Nonetheless, there is excitement about the role China could play in the region. “They are becoming a colonial force in the Caribbean, but at least not in the traditional way,” says Avinash Persaud, a prominent Barbadian economist. “It’s all voluntary, there are no gunboats involved.” Indeed, some countries appear to regret nailing their flag to the Taiwanese mast.
The Dominican Republic is the biggest regional country with ties to Taipei. Analysts say that the authorities would probably gladly switch to Beijing if the two sides of the Taiwan Strait were still locked in overt competition. “We’ve missed the boat, undoubtedly,” says Bernardo Vega, a former central bank governor.
However, in time, China is likely to discover that an empire of influence is easier to acquire than maintain. The US has shied away from grandiose generosity for good reason, analysts say, adding that Beijing is unlikely to pour money into the leaky bucket of Caribbean state finances indefinitely.
Washington’s hegemony over the tropical islands is unlikely to be supplanted by Beijing soon, says Cheng Li, a senior fellow at the Brookings Institution.

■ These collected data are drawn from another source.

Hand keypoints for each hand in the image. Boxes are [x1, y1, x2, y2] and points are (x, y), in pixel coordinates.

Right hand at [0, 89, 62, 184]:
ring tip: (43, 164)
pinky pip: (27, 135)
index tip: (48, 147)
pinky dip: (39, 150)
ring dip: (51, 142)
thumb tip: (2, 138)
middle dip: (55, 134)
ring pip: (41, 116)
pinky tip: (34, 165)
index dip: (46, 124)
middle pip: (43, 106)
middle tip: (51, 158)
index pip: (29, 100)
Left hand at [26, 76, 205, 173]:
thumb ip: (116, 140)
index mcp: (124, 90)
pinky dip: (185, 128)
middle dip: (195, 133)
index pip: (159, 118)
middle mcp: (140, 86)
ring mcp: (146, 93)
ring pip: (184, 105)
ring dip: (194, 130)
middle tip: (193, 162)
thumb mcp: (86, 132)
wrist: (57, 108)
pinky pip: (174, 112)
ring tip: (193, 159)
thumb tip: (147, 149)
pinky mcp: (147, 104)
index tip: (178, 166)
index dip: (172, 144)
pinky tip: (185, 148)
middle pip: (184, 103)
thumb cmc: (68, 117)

He nonetheless urges vigilance: “The US should pay more attention to China in the Caribbean, even if it is only at an early stage.”
Jamaica: Largesse gives rise to uneasiness
Jamaica is one of China’s more avid supplicants, a fact not unrelated to the country’s dire economic condition and desperation for foreign investment. But even there some locals are perturbed by the government’s willingness to kowtow to Beijing.

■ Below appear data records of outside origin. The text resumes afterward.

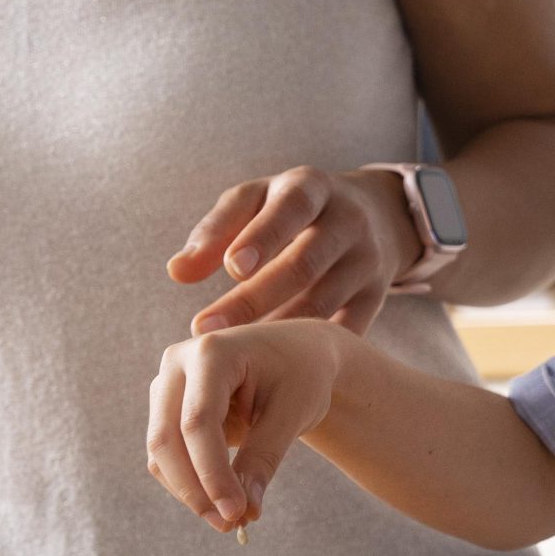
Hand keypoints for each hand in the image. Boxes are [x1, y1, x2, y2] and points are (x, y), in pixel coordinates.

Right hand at [147, 320, 351, 531]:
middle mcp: (177, 364)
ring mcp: (167, 385)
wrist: (298, 353)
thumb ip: (264, 458)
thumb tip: (245, 513)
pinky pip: (167, 455)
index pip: (197, 421)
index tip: (235, 513)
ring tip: (232, 518)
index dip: (211, 473)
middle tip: (229, 525)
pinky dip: (189, 482)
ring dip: (190, 491)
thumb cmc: (302, 375)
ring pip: (161, 451)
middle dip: (195, 489)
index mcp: (212, 351)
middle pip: (167, 438)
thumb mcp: (293, 413)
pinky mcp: (168, 409)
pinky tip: (221, 501)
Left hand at [167, 166, 416, 338]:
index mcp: (312, 187)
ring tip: (229, 352)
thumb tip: (177, 272)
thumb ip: (216, 230)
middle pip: (304, 263)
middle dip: (253, 298)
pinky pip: (346, 328)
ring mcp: (367, 260)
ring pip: (323, 302)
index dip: (263, 237)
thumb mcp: (256, 201)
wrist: (374, 214)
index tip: (231, 268)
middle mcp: (347, 221)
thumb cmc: (290, 209)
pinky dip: (310, 350)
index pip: (291, 208)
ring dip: (274, 330)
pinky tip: (270, 368)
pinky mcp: (377, 295)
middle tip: (205, 329)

A big Chinese project is planned for Goat Islands, two cays to the south of the Jamaican mainland. China Harbour Engineering Company, a subsidiary of China Communications Construction Company, plans to build a $1.5bn transshipment port and logistics hub there to take advantage of the expansion of the Panama Canal.
However, Goat Islands is in the middle of the Portland Bight Protected Area: 1,900 sq km of mangroves, coastal swamps, cays and coral reefs. There is already some industrial activity and fishing in the area but the Jamaica Environment Trust fears the port project will destroy the habitat of 22 vulnerable species, such as the Jamaican iguana.
Chinese investment is both an opportunity and a potential disaster, says Trevor Munroe, a former trade union leader, academic and now clean government activist in Jamaica. While the country needs more investment, he frets that government desperation could lead it to yield too much on environmental and labour standards.
Peter Phillips, Jamaica’s finance minister, says: “We have to be mindful of our interests but also mindful of operating in a global world. There is no evidence of anything untoward in the Chinese presence here in Jamaica.”
Yet the integrity of public procurement – or lack thereof – is perhaps the biggest concern. Many Caribbean countries are plagued by corruption and Mr Munroe fears that shadowy deals between governments and China will fuel even more graft.
“There is a lot of concern among the civil society organisations, the private sector and even in governmental authorities that the hunger for Chinese investment will lead to far too many compromises,” he says.